Avec Better Dreaming, Merrill Garbus et Nate Brenner entament un virage subtil mais décisif dans leur parcours. Toujours guidé par une recherche de liberté rythmique et vocale, tUnE-yArDs revient ici avec un album plus intériorisé, plus mesuré, mais non moins intense. Là où les précédents opus brassaient un chaos joyeux de percussions, de samples bruts et de collages sonores effervescents, Better Dreaming donne l’impression d’un souffle retenu, d’une tension contenue qui se déploie progressivement. Et cette retenue donne paradoxalement plus de force à l’ensemble.

L’album s’ouvre avec "Heartbreak", où la voix de Merrill Garbus plane sur un groove syncopé qui rappelle leurs débuts tout en s’inscrivant dans une production plus épurée. D’emblée, le ton est donné : l’urgence n’est plus frénétique, elle est mentale. Suivent "Swarm" et "Never Look Back", deux morceaux au carrefour de la pop déconstruite et de la soul post-industrielle, qui semblent à la fois flotter dans l’éther et s’insinuer sous la peau. Ici, l’instinct rythmique de tUnE-yArDs est intact, mais il est canalisé au service d’un propos plus introspectif. Comme si le duo avait troqué la rage du combat contre l’épuisement doux-amer de l’après.
L’album Better Dreaming interroge l’éveil, la mémoire et la transformation.
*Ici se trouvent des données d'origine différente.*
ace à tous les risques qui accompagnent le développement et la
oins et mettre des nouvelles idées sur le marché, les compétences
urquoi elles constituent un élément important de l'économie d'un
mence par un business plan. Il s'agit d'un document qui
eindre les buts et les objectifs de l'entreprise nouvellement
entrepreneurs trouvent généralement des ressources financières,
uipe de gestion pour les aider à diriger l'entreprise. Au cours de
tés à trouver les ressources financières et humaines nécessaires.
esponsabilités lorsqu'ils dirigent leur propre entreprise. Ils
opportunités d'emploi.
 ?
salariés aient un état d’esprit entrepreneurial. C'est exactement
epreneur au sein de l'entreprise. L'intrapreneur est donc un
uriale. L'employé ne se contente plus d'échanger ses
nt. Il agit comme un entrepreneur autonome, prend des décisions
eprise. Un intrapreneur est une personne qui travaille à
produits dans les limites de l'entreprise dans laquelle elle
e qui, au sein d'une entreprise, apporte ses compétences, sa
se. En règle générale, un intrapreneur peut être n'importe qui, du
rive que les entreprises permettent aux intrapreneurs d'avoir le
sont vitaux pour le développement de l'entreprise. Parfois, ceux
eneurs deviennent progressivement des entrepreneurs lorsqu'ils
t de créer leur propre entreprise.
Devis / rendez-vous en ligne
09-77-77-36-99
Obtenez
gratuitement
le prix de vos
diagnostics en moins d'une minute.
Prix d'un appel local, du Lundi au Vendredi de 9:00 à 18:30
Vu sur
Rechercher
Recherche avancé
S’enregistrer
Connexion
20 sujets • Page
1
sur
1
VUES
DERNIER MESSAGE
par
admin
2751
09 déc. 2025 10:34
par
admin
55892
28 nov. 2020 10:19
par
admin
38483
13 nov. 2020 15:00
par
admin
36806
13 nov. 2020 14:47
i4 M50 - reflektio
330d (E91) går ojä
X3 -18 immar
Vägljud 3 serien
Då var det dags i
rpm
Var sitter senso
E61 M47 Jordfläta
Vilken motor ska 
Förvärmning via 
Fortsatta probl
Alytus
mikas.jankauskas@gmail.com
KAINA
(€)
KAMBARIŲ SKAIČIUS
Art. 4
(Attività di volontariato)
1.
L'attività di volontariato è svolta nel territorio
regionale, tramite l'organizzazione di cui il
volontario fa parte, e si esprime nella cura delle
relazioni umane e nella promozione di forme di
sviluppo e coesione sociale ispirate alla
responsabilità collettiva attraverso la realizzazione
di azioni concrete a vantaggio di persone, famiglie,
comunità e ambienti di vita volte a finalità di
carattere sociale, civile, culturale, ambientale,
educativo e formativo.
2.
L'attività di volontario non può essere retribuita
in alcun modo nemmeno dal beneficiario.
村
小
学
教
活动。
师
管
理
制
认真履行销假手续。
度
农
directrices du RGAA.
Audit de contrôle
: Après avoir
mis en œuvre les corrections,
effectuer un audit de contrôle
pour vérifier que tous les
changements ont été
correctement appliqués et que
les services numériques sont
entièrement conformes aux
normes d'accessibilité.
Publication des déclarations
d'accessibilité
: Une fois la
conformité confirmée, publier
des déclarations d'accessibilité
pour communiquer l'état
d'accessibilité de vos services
"Suspended" en est un moment clé, véritable exercice de lévitation musicale où les synthés s’étirent comme une respiration lente. "Limelight", avec ses touches de funk synthétique, évoque quant à lui les faux-semblants du succès, un thème récurrent chez Merril Garbus. Son chant, toujours aussi acrobatique, se fait ici plus nuancé, glissant d’un murmure fragile à une clameur contrôlée. Sur "How Big Is The Rainbow", la question posée n’est pas anodine : Quel est l’espace laissé à nos rêves, à nos contradictions, à nos vérités changeantes ? Ce titre, à la fois enfantin et vertigineux, résume l’ambition de l’album — déconstruire pour reconstruire autrement.

Si l’album atteint un sommet, c’est peut-être sur le morceau qui a donné son nom à l’album,
près de cinq minutes de montée émotionnelle, où la production ciselée de Nate Brenner laisse respirer chaque impulsion. C’est à la fois dense et limpide, complexe mais profondément humain. La voix y devient un instrument de résistance, tordant la mélodie, suspendant le temps. "Sanctuary", qui ferme le disque, est plus qu’une conclusion : c’est un appel au lâcher-prise, un espace de retrait, un lieu intérieur où le bruit du monde s’estompe pour laisser place au champ des possibles.

tUnE-yArDs signe ici l’un de ses albums les plus accomplis, peut-être le plus cohérent. Moins explosif que Nikki Nack ou sketchy., Better Dreaming n’en est pas moins radical — il déplace le champ de bataille de l’extérieur vers l’intime. C’est un disque de désillusion lucide, mais aussi de reconstruction sensible. Une œuvre pleine de questions ouvertes, qui donne à entendre ce qui murmure en nous quand le vacarme se tait.